Alfonso T. Guerritore
©RIPRODUZIONE RISERVATA
Il processo riguarda il caso di morte bianca avvenuta il giorno di pasquetta del 2011, con le battute finali del primo grado di giudizio alle quali si approda sette anni dopo il tragico evento. Maria Rosaria Ferraioli morì con i gemelli che aveva in grembo per le conseguenze di un ascesso divenuto fatale, di fatto un’infezione non gestita adeguatamente. L’indagine allora fu avviata dal pm Elena Guarino e una serie di accertamenti e verifiche culminate nelle ispezioni degli uomini del Nas all’ospedale “Mauro Scarlato”, mostrarono che il presidio sanuitrio scafatese era inadeguato strutturalmente e da allora fu infatti estremamente ridimensionato: la Procura ha individuato precise responsabilità nel corso del prosieguo istruttorio, ascoltando testimoni e verificando atti, cartelle cliniche, prescrizioni e l’intero iter sanitario, fino al rinvio a giudizio ottenuto dall’accusa a carico di cinque persone, tutti medici, in particolare quattro medici ospedalieri e il ginecologo che aveva in cura la signora Ferraioli poi deceduta, con i professionisti in servizio allora al reparto di ginecologia dell’ospedale “Mauro Scarlato”, dove la donna morì.

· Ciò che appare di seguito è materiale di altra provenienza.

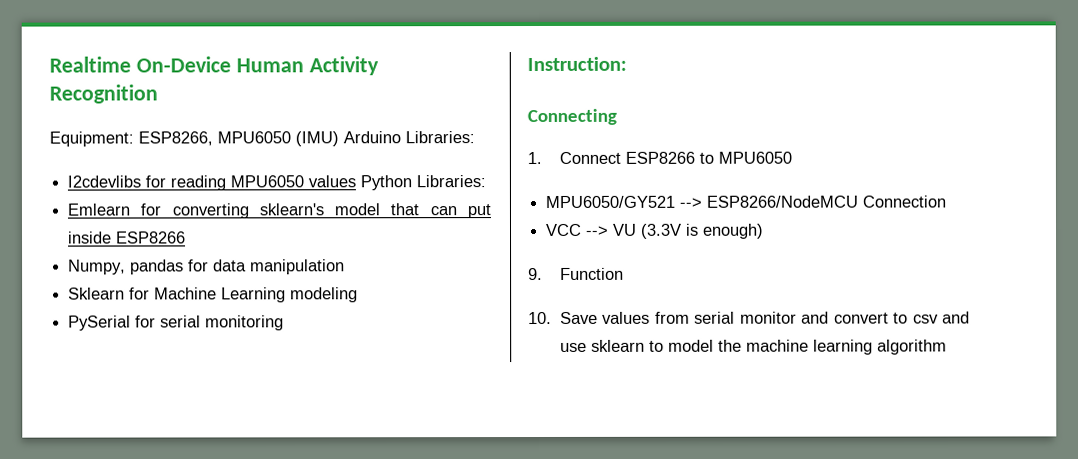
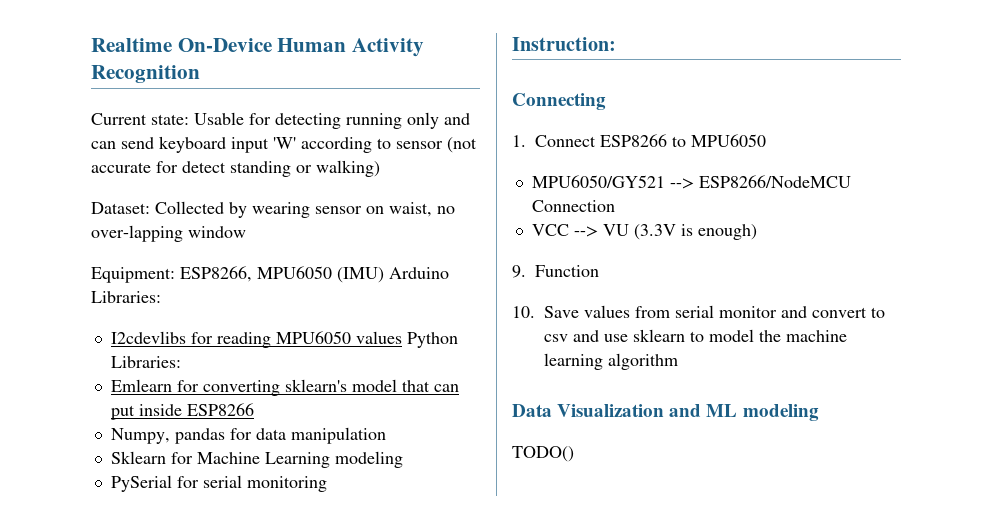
(158, 94) none -> [91,112,470,129] [91,136,477,153] [91,160,380,177] [91,201,455,218] [91,225,246,242] // Current state: Usable for detecting running only and can send keyboard input 'W' according to sensor (not accurate for detect standing or walking) // Dataset: Collected by wearing sensor on waist, no over-lapping window
(947, 347) none -> [512,404,819,421] [512,446,574,462] // Data Visualization and ML modeling // TODO()

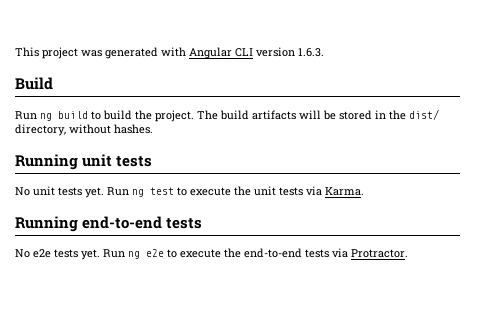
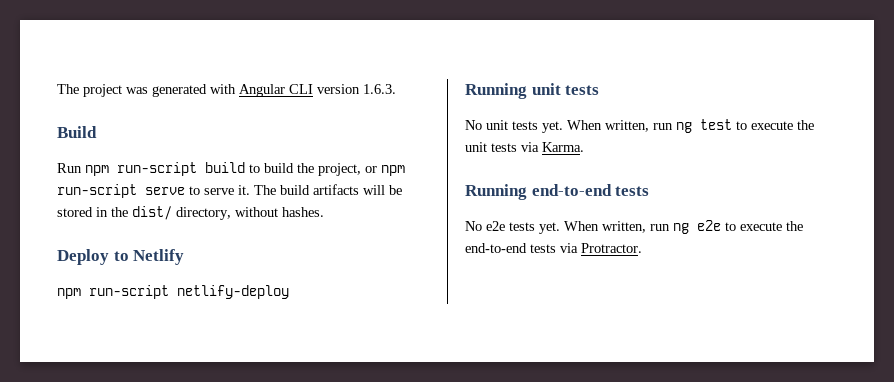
[15,47,39,57] This -> [57,84,79,94] The
[40,113,52,121] ng -> [85,162,197,176] npm run-script
[155,110,194,122] project. -> [318,163,405,176] [57,184,250,198] project, or npm run-script serve to serve it.
(153, 129) none -> [57,249,185,265] [57,285,289,299] // Deploy to Netlify // npm run-script netlify-deploy
[107,187,129,196] Run -> [567,120,673,132] When written, run
[103,249,125,258] Run -> [564,221,670,233] When written, run

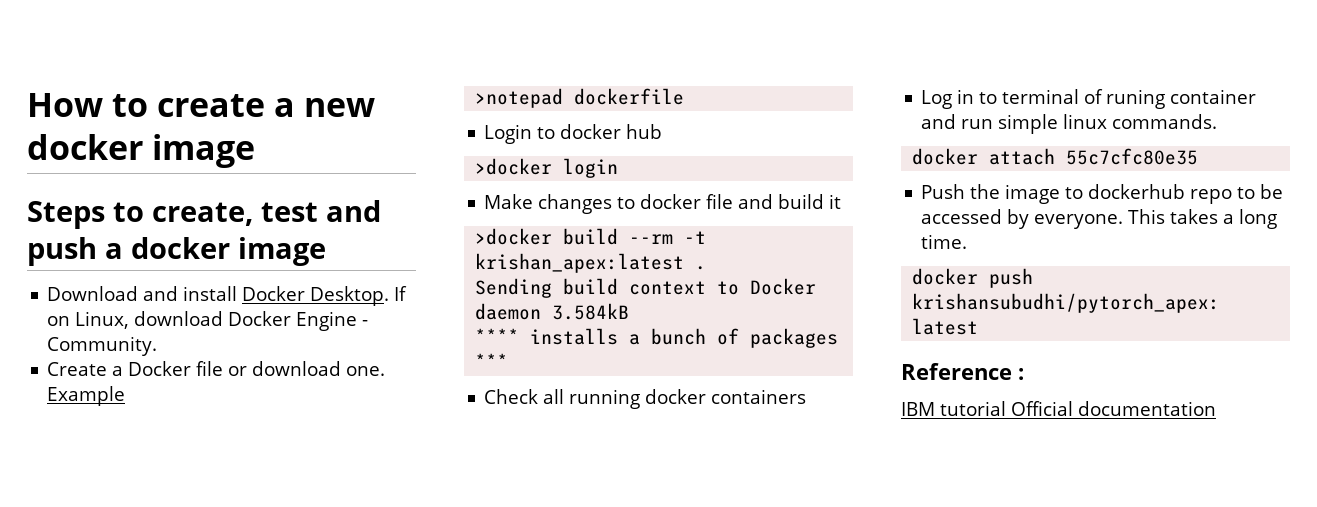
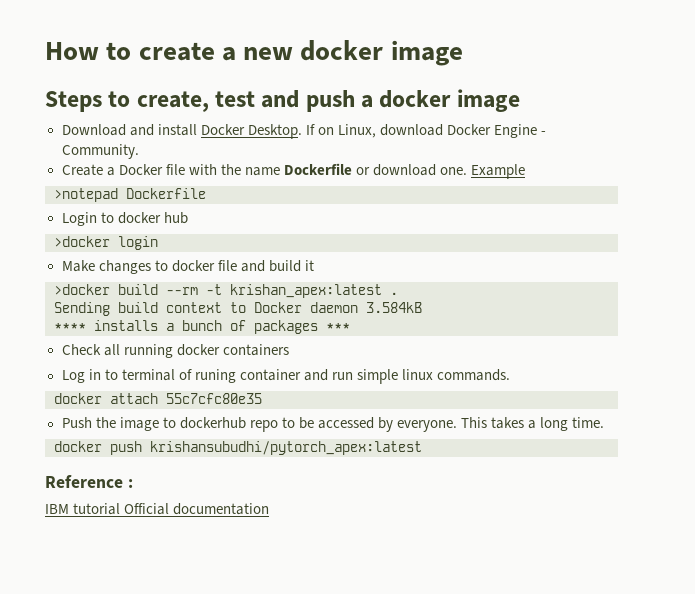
(224, 368) none -> [188,163,352,176] with the name Dockerfile
[574,88,685,105] dockerfile -> [126,188,206,199] Dockerfile

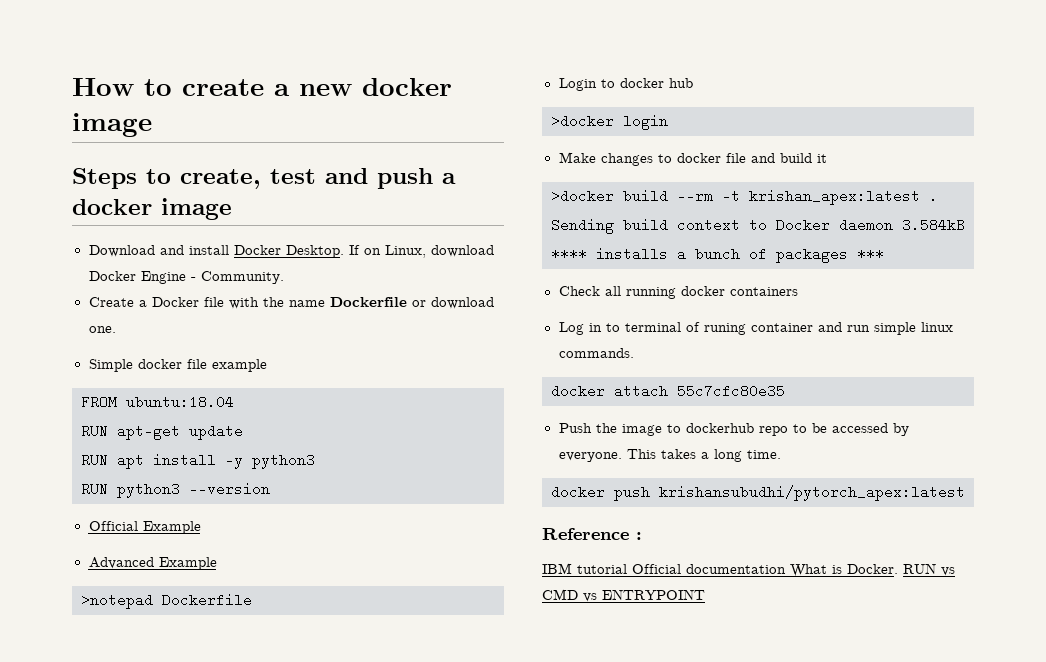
(468, 171) none -> [88,359,267,372] [81,395,234,409] [81,424,243,440] [81,453,315,469] [81,482,270,498] [88,521,201,534] [88,557,154,569] // Simple docker file example // FROM ubuntu:18.04 // RUN apt-get update // RUN apt install -y python3 // RUN python3 --version // Official Example // Advanced
(270, 509) none -> [790,563,955,577] [542,589,705,602] What is Docker. RUN vs CMD vs ENTRYPOINT

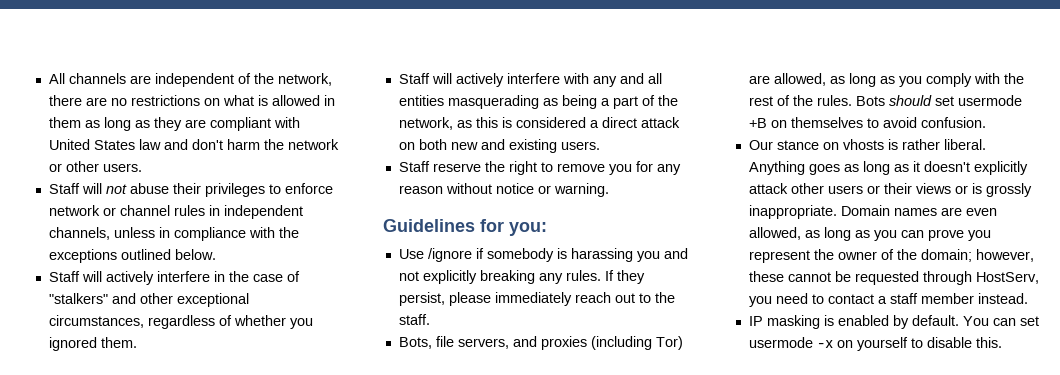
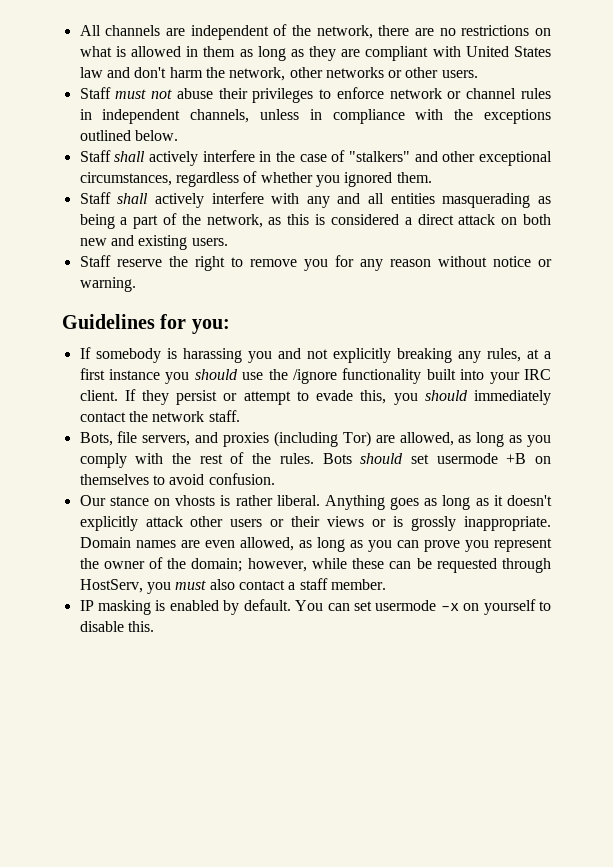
[287,139,339,150] network -> [229,67,384,81] network, other networks
[81,183,102,194] will -> [115,89,147,99] must
[81,271,102,282] will -> [114,151,146,162] shall
[431,73,452,84] will -> [117,193,149,204] shall
[398,248,484,262] Use /ignore if -> [79,347,91,359] If
[565,270,645,284] [398,292,675,306] rules. If they persist, please immediately reach out to the -> [486,348,552,362] [79,368,551,384] [79,389,552,405] [79,411,205,422] rules, at a first instance you should use the /ignore functionality built into your IRC client. If they persist or attempt to evade this, you should immediately contact the network
[748,271,831,282] these cannot -> [311,558,412,569] while these can
[775,293,824,304] need to -> [175,579,235,590] must also
[920,293,1028,304] member instead. -> [330,579,386,590] member.

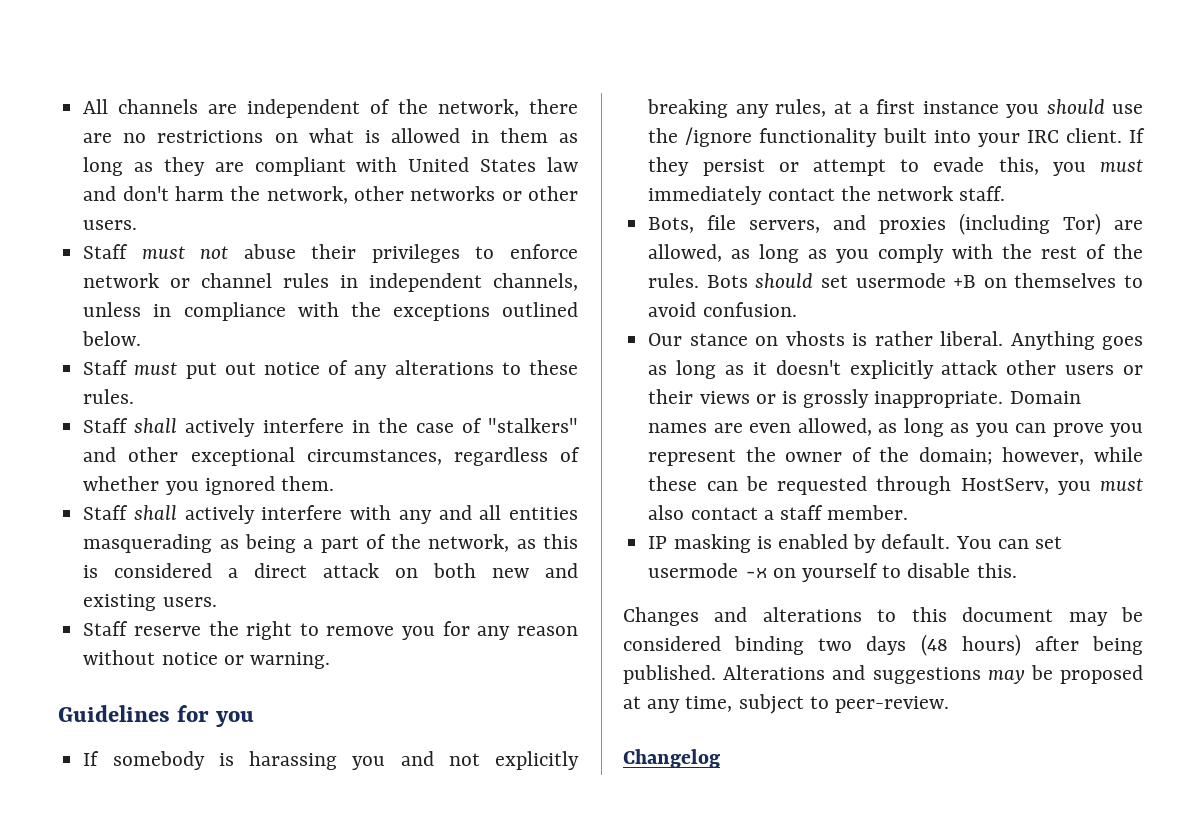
(178, 135) none -> [83,360,578,379] [83,389,135,404] // Staff must put out notice of any alterations to these rules.
[191,319,230,334] you: -> [215,711,254,727] you
[424,390,468,401] should -> [1100,159,1143,172] must
(154, 626) none -> [623,607,1143,626] [623,634,1143,656] [623,665,1143,684] [623,694,950,714] [623,749,720,768] // Changes and alterations to this document may be considered binding two days (48 hours) after being published. Alterations and suggestions may be proposed at any time, subject to peer-review. // Changelog

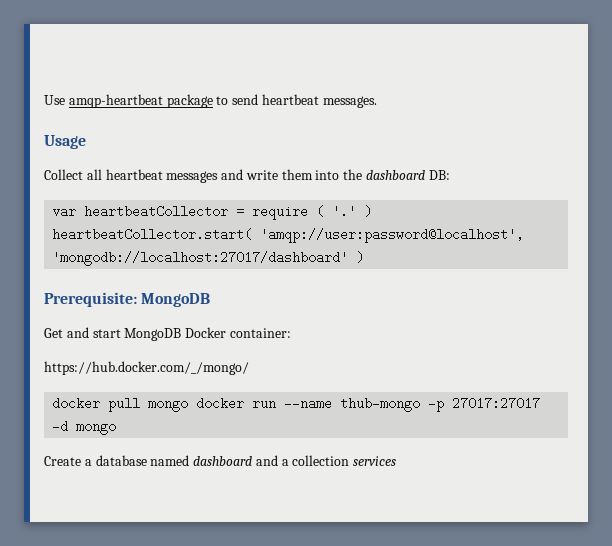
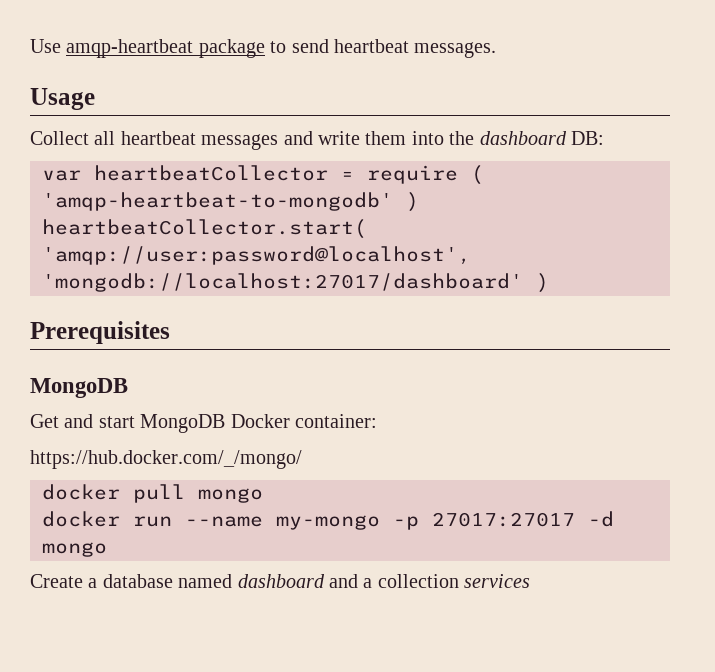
[332,205,357,218] '.' -> [42,192,393,211] 'amqp-heartbeat-to-mongodb'
[44,292,137,307] Prerequisite: -> [30,321,170,344] Prerequisites //
(189, 406) none -> (263, 495) //
[340,397,421,412] thub-mongo -> [276,515,380,530] my-mongo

Secondo le perizie susseguitesi su ordine di magistrati e Tribunale, l’iter ospedaliero e prima il percorso della gravidanza seguito dal ginecologo della donna, causarono l’esito della vicenda, con una serie di condotte omissive e non sufficienti a seguire il caso. Ora per l’accusa la responsabilità del medico che aveva seguito privatamente la donna esce dalle contestazioni. La paziente aveva riportato un ascesso per cui venne somministrata una dose debole di antibiotico rivelatasi però insufficiente per la fase delicata del parto. L’aggravamento delle condizioni cliniche di Maria Rosaria Ferraioli, con la corsa in ospedale a Scafati e il mancato trasferimento deciso dai responsabili, furono i fattori decisivi: la donna sarebbe dovuta andare in un altro ospedale, con una lunga serie di situazioni inidonee evidenziate nel corso di sei anni di lavoro affidato a carabinieri, reparti specializzati e due magistrati, in prima battuta, con l’ulteriore iter seguito dal pubblico ministero Federico Nesso e ora la requisitoria, atto conclusivo al quale seguiranno le arringhe dei difensori degli imputati e delle parti civili.
Gli imputati rispondono a vario titolo di omicidio colposo, con l’esclusione ravvisata dal pm per questa accusa, procurato aborto e falso in cartella clinica: la prossima udienza è fissata al 14 giugno, data nella quale sono previste le arringhe dei legali. Per le parti civili sono impegnati gli avvocati Gianpaolo Salvati e Gianluigi Di Ruocco che rappresentano i familiari della donna angrese. La vicenda provocò estremo scalpore per le modalità in cui avvenne e per il tragico epilogo, approdato subito nelle aule giudiziarie, con l’iter arrivato alla fine imminente del primo grado di giudizio.